The Schedule Problem

To deal with the knowledge problem and the related communication costs, some may feel the best way to handle the project would be to dedicate all the existing developers on the rewrite, and delay maintenance and upgrades on the existing system until the rewrite is done. This is a great temptation because the developers will be all too eager to salve their own pains and become their own customers - becoming excited about what features they want to have and what fixes they want to make. These desires will lead them to overestimate their own ability to perform a full rewrite and underestimate the amount of time needed to complete it. The managers, for their part, will accept the optimism of the developers, perhaps adding some buffer in the schedule for good measure.

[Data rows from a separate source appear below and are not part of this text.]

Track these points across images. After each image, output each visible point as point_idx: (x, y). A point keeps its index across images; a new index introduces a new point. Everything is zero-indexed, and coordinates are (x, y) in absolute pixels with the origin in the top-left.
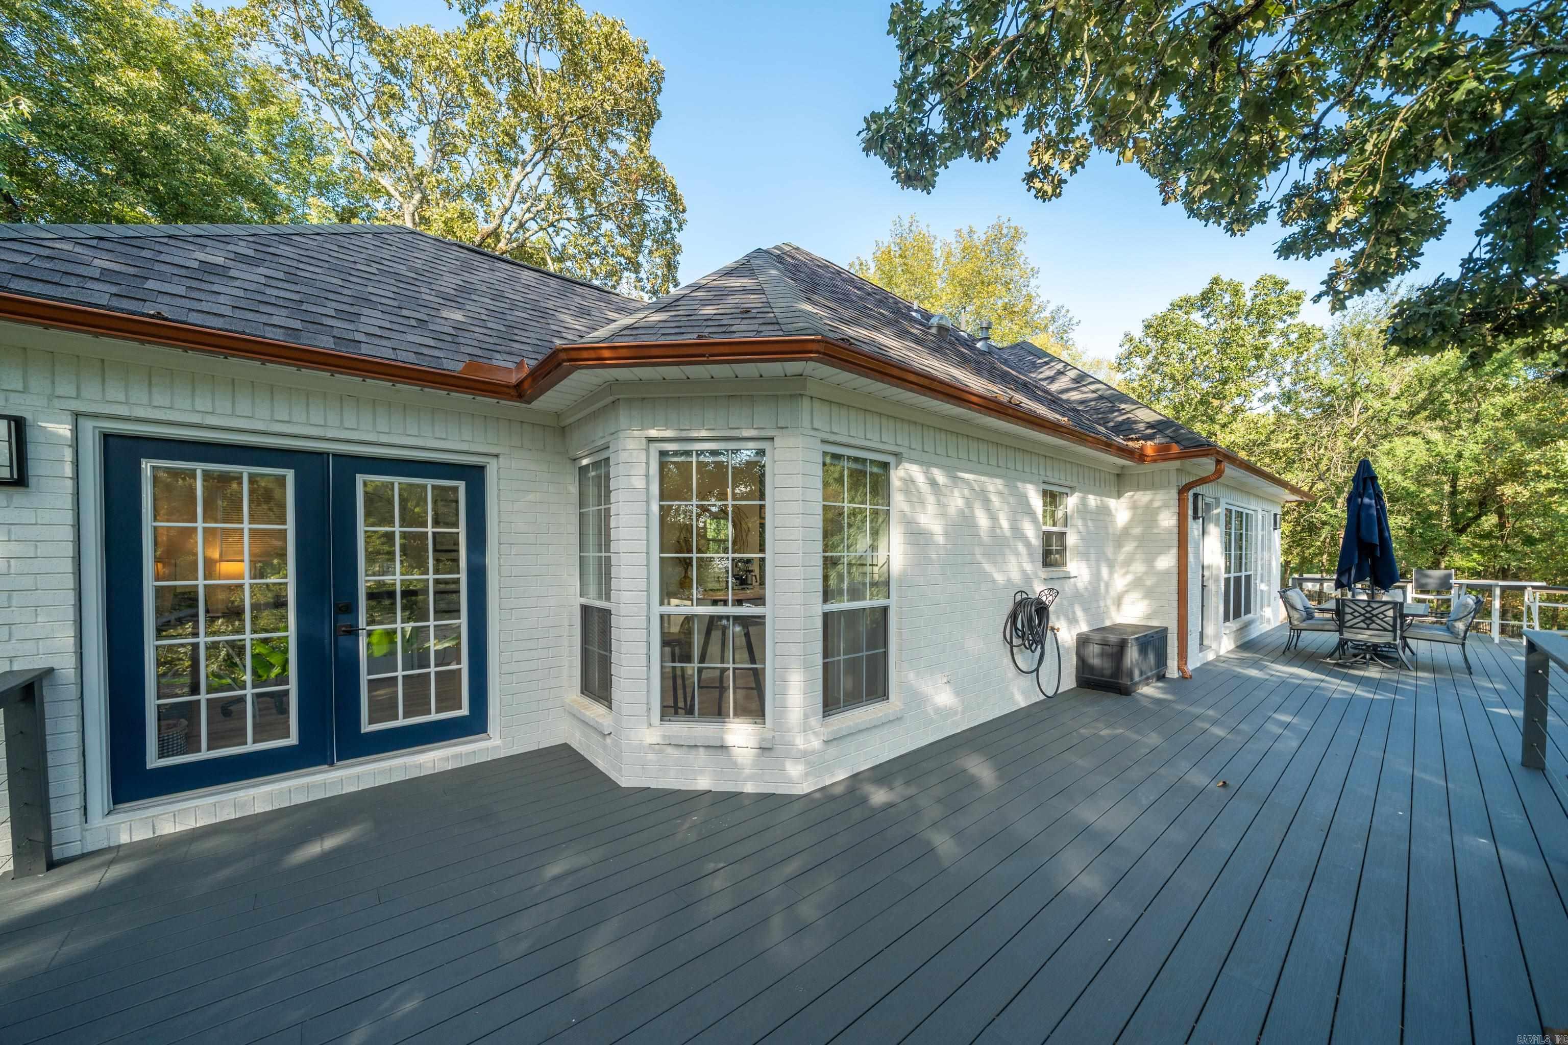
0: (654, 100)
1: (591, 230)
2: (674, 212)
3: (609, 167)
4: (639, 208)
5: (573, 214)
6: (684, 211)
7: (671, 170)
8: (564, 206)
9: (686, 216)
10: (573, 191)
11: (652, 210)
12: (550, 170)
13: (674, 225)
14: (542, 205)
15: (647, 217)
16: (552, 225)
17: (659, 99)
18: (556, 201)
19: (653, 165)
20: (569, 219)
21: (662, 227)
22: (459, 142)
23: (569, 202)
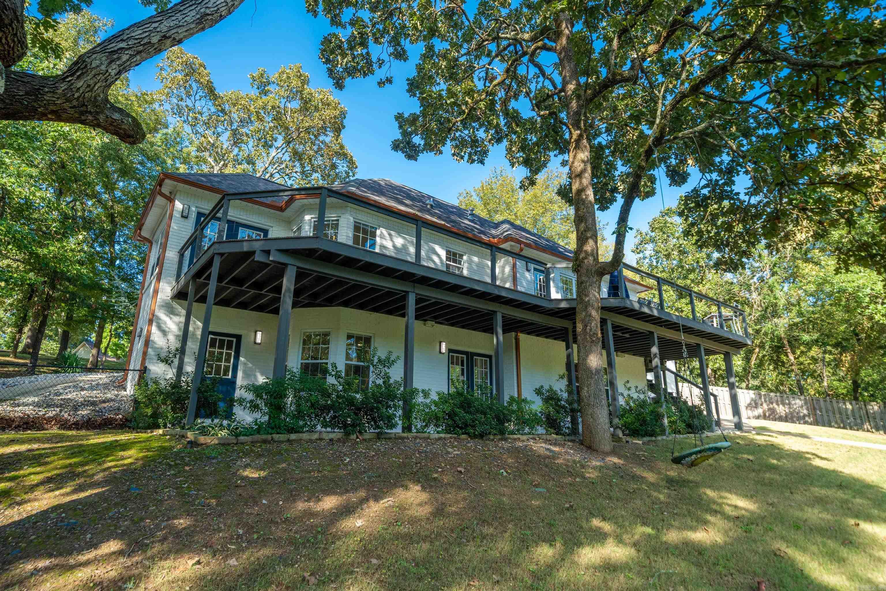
0: (342, 122)
1: (307, 177)
2: (351, 169)
3: (320, 149)
4: (334, 166)
5: (298, 169)
6: (356, 168)
7: (349, 150)
8: (295, 166)
9: (357, 170)
10: (300, 159)
11: (340, 167)
12: (289, 150)
13: (351, 174)
14: (283, 166)
15: (337, 171)
16: (287, 175)
17: (344, 121)
18: (290, 164)
19: (342, 147)
20: (296, 172)
21: (344, 174)
22: (245, 138)
23: (297, 164)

The overconfidence and optimism of the developers will morph into frustration and pain when they realize the task is actually much greater and more overwhelming than they first thought. The rewrite will go on much longer than anticipated, not by a little, but by an order of magnitude or more. For the duration of the rewrite, the existing program will languish - buggy and missing features - disappointing existing customers and failing to attract new ones. The rewrite project will, at the end, become a panicked death march to get it done at all costs, and the result will be a codebase that is just as bad as the first one, only in different ways. It will be merely a copy of the first system, because schedule pressures will have dictated that new features be delayed until after an initial release is achieved.

Iterative Refactoring

Given the risks associated with a complete rewrite, I recommend refactoring instead. Refactoring means that the quality of the program is improved in small steps, without changing the functionality of the program. A single, relatively small change is introduced across the entire system. The system is then tested to make sure it still works properly, and finally, the system is put into production. A second small change builds on the previous one, and so on. Over a period of time, the system becomes markedly easier to maintain and improve.

A refactoring approach is decidedly less appealing than a complete rewrite. It defies the core sensibilities of most developers. The developers have to continue working with the system as it is, warts and all, for long periods of time. They do not get to switch over to the latest, hottest framework. They do not get to become their own customers and indulge their desires to do things right the first time. Being a longer-term strategy, the refactoring approach does not appeal to a culture that values rapid development of new applications over patching existing ones. Developers usually prefer to start their own new projects, not maintain older projects developed by others.

However, as a risk-reducing strategy, using an iterative refactoring approach is undeniably superior to a rewrite. The individual refactorings themselves are small compared to any similar portion of a rewrite project. They can be applied in much shorter periods of time than a comparable feature would be in a rewrite, and they leave the existing codebase in a working state at the end of each iteration. At no point does the existing application stop operating or progressing. The iterative refactorings can be integrated into a larger process with scheduling that allows for cycles of bug fixes, feature additions, and refactorings to improve the next cycle.

Finally, the goal of any single refactoring step is not perfection. The goal in each step is merely improvement. We are not trying to realize an impossible goal over a long period of time. We are taking small steps toward easily-visualized goals that can be accomplished in short timeframes. Each small refactoring win will both improve morale and drive enthusiasm for the next refactoring step. Over time, these many small wins accumulate into a single big win: a fully-modernized codebase that has never stopped generating revenue for the business.